-- Extracted data follows --
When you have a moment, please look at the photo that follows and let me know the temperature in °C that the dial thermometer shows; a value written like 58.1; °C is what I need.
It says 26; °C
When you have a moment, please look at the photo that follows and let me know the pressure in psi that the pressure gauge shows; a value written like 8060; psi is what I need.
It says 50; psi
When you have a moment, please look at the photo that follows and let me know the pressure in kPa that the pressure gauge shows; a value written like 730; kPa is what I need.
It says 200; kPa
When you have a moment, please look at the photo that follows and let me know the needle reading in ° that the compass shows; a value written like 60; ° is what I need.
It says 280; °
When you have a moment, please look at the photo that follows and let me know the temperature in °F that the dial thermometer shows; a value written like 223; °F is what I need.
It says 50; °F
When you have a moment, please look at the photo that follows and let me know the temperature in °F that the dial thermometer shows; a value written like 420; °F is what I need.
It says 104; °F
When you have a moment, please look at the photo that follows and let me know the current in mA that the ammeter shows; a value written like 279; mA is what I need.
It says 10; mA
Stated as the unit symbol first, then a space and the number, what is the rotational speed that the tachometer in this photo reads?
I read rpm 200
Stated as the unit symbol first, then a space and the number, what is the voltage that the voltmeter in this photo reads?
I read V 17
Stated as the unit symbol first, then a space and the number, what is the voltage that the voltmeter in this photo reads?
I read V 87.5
-- Extracted data concluded --
▶ _What needs to be done_
Pull out all of the records above and reproduce each one word for word, in the same order.

▶ _Expected answer_
When you have a moment, please look at the photo that follows and let me know the temperature in °C that the dial thermometer shows; a value written like 58.1; °C is what I need.
It says 26; °C
When you have a moment, please look at the photo that follows and let me know the pressure in psi that the pressure gauge shows; a value written like 8060; psi is what I need.
It says 50; psi
When you have a moment, please look at the photo that follows and let me know the pressure in kPa that the pressure gauge shows; a value written like 730; kPa is what I need.
It says 200; kPa
When you have a moment, please look at the photo that follows and let me know the needle reading in ° that the compass shows; a value written like 60; ° is what I need.
It says 280; °
When you have a moment, please look at the photo that follows and let me know the temperature in °F that the dial thermometer shows; a value written like 223; °F is what I need.
It says 50; °F
When you have a moment, please look at the photo that follows and let me know the temperature in °F that the dial thermometer shows; a value written like 420; °F is what I need.
It says 104; °F
When you have a moment, please look at the photo that follows and let me know the current in mA that the ammeter shows; a value written like 279; mA is what I need.
It says 10; mA
Stated as the unit symbol first, then a space and the number, what is the rotational speed that the tachometer in this photo reads?
I read rpm 200
Stated as the unit symbol first, then a space and the number, what is the voltage that the voltmeter in this photo reads?
I read V 17
Stated as the unit symbol first, then a space and the number, what is the voltage that the voltmeter in this photo reads?
I read V 87.5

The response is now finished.